Hinsichtlich der äußeren Handlung ist Lynes „Lolita“ jedoch die gelungenere Verfilmung des Unverfilmbaren, werden die Stationen der Protagonisten auf ihrer unorthodoxen Reise quer durch die Staaten sowie damit verbunden die Stufen ihres Abstieges geradewegs in den Untergang und in die gegenseitige Zerstörung doch nahezu akribisch dem Roman nachvollzogen. Dabei ist besonders jene Szene, in der Humbert zum ersten Mal seiner Doppelgänger-Figur Clare Quilty, hervorragend-beängstigend von Frank Langella verkörpert, auf der Veranda eines Hotels begegnet, kongenial umgesetzt worden. Generell ist die Figur des Quilty das gelungenste Mosaik des Films. So birgt auch die finale Hinrichtung Quiltys durch Humbert ein Quäntchen des bereits mehrfach erwähnten schwarzen Humors und lässt somit den Geist der Vorlage für einen kurzen Moment aufblitzen.
Auch handwerklich triumphiert Adrian Lynes Film. Stilvoll bebildert und geradezu soghaft erzählt, verleitet einen das überlange Werk dazu, das desaströse Verhältnis von „Hum“ und „Lo“ prächtig unterhalten zu verfolgen.
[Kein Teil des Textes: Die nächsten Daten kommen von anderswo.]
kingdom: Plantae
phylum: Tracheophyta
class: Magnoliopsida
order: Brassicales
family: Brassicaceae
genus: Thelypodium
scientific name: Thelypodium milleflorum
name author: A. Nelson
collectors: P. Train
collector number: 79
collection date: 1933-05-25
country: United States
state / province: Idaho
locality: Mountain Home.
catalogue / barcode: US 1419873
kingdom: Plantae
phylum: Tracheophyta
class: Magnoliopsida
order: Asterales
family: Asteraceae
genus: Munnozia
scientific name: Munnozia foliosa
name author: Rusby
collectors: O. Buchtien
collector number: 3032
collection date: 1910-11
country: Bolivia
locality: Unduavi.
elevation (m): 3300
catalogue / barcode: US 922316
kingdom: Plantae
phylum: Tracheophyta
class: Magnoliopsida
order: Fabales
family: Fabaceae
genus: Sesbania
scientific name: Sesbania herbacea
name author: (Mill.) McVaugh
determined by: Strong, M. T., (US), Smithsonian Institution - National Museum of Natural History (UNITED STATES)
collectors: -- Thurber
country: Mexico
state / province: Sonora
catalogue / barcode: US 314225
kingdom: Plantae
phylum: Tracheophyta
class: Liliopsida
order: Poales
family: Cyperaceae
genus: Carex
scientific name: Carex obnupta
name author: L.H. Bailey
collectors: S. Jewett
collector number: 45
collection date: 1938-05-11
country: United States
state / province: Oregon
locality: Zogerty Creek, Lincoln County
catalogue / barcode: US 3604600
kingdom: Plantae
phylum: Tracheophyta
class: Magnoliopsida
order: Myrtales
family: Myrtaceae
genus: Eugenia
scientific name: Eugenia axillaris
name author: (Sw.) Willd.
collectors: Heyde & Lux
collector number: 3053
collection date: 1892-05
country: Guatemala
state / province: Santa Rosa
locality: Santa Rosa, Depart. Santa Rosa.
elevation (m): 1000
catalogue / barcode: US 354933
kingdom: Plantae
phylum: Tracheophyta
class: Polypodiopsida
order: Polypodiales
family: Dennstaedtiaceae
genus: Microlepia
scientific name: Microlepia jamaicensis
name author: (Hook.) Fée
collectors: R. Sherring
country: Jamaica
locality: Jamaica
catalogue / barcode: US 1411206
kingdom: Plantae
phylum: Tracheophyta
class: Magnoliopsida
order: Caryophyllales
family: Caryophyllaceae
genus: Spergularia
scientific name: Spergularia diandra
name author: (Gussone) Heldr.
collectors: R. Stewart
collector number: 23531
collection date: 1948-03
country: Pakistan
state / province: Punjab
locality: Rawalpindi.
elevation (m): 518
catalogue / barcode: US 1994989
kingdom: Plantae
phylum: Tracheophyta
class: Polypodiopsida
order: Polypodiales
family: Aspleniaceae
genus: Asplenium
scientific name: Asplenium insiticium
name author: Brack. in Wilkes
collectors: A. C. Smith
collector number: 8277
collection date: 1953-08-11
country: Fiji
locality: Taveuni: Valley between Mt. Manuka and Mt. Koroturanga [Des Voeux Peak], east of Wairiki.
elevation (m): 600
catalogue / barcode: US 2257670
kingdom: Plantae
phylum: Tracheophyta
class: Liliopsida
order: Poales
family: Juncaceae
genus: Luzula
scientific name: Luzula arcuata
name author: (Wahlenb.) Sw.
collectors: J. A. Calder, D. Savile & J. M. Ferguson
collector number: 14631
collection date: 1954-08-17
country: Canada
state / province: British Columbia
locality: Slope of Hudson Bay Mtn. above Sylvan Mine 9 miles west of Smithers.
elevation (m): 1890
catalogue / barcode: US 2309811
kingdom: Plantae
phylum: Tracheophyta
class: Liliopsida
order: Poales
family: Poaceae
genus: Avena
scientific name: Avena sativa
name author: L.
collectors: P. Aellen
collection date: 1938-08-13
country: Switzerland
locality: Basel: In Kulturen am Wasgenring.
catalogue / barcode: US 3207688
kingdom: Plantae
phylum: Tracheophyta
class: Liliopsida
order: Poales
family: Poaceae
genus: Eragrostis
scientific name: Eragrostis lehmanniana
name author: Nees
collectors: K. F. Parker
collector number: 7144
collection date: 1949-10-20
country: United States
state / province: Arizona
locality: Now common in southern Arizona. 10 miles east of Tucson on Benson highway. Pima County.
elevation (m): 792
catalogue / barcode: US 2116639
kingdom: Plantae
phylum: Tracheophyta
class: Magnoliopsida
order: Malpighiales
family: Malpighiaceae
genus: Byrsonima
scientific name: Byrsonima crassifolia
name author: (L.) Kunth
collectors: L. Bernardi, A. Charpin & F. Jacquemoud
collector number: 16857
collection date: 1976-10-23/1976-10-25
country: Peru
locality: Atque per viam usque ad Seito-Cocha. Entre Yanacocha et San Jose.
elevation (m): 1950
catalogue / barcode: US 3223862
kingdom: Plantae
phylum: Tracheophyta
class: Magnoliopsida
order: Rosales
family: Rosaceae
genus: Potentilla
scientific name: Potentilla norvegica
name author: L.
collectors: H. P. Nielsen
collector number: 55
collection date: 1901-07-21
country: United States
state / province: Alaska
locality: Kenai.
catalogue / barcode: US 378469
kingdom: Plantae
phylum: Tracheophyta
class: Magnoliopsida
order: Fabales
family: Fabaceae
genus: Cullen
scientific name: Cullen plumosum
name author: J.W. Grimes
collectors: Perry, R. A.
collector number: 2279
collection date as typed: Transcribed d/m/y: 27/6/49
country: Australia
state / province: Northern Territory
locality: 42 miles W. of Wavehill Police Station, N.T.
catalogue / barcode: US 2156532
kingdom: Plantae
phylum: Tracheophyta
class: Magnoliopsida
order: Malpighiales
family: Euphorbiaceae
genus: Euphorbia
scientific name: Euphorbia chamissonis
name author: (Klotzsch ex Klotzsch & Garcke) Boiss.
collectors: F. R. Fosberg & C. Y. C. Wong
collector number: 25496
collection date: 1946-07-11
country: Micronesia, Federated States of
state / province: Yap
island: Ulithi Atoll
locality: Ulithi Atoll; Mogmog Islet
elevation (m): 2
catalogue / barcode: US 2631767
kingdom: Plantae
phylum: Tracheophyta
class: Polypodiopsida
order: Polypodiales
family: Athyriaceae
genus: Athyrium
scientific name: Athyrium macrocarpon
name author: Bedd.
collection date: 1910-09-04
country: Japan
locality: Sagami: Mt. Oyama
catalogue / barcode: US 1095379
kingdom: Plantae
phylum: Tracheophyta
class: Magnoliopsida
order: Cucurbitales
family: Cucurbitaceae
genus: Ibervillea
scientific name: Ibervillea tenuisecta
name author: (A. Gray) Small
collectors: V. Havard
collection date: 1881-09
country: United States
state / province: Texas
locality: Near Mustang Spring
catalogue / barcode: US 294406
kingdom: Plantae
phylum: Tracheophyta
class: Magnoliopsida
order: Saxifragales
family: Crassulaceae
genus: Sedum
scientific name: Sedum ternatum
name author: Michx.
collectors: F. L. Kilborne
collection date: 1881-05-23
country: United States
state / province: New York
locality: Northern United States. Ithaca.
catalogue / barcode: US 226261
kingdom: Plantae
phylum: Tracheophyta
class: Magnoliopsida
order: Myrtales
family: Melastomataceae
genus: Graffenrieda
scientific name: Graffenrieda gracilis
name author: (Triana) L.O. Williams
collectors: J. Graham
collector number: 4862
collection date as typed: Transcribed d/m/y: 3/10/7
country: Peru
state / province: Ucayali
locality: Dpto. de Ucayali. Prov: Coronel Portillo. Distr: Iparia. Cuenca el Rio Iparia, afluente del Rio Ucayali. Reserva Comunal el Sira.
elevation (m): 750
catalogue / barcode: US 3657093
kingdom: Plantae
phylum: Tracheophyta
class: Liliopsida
Perfektes Erzählkino also, welches jedoch die, milde ausgedrückt, „brisante“ Thematik des Kindesmissbrauchs, sowie den allegorischen Subtext des Sittenverfalls einer vordergründig prüden, konservativen Moralgesellschaft, durch trügerische Romantik und zahmes Softcore-Erotik-Geplänkel zu kaschieren versucht. Das Perfide daran ist, dass dieses Versteckspiel teilweise gelingt.
Einzig im letzten Drittel des Films scheinen sich Abgründe aufzutun, und so scheitert Adrian Lyne mit einem handwerklich makellosen Epos ebenso epochal an dem nicht zu bewältigenden Anspruch, einer übergroßen Romanvorlage und einer mit doppelt -und dreifachem Boden unterlegten Thematik des Untergangs, der Zerstörung und nicht zuletzt der Unmenschlichkeit auch nur im Ansatz gerecht zu werden. So ist Lynes „Lolita“ kein schlechter Film und ein facettenreicher Diskussionsgegenstand, aber als Romanverfilmung dennoch unzureichend.

Wertung: 5/10.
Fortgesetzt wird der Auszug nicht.